__Source material__:
= = = =

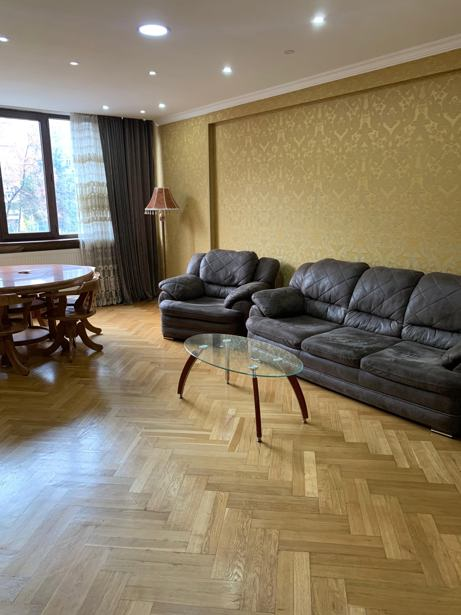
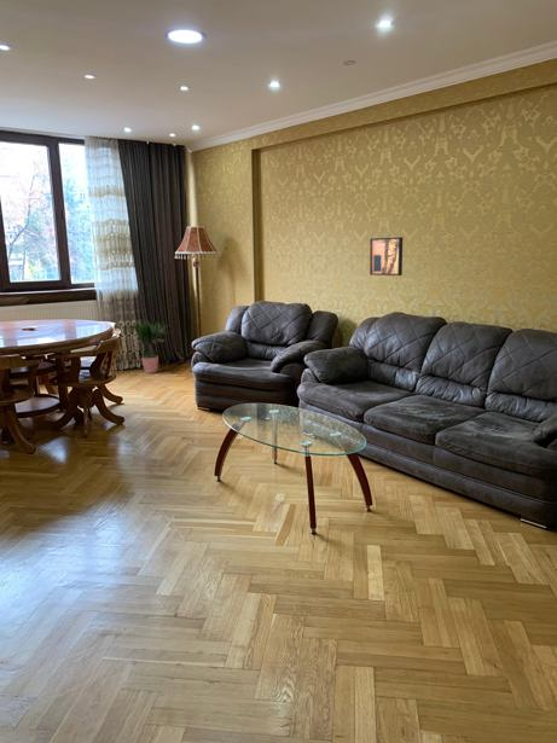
+ wall art [369,236,404,277]
+ potted plant [132,319,170,375]
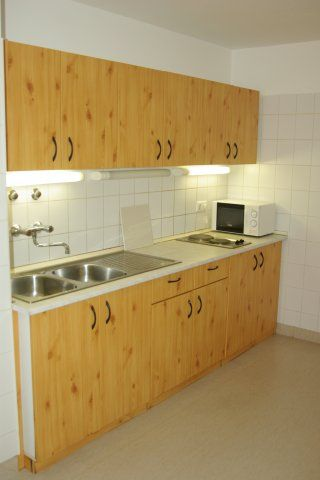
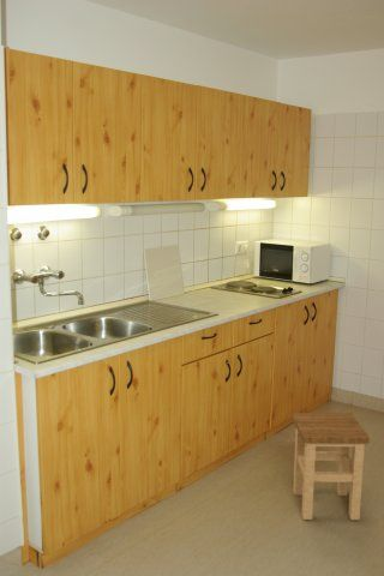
+ stool [290,412,371,521]
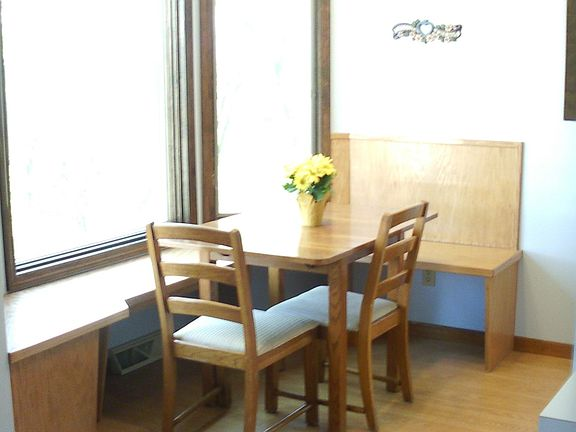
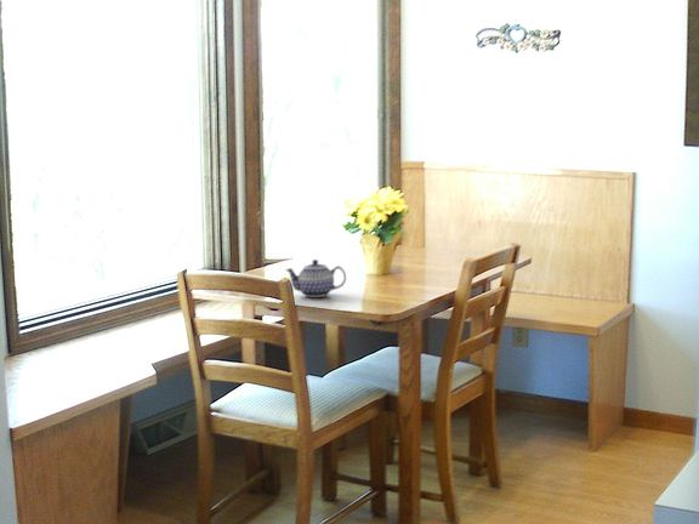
+ teapot [284,258,347,298]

= = = =

__Task prompt__: Only the pictures are to be left out; all other material is to be output exactly.

__Result below__:
+ wall art [369,236,404,277]
+ potted plant [132,319,170,375]
+ stool [290,412,371,521]
+ teapot [284,258,347,298]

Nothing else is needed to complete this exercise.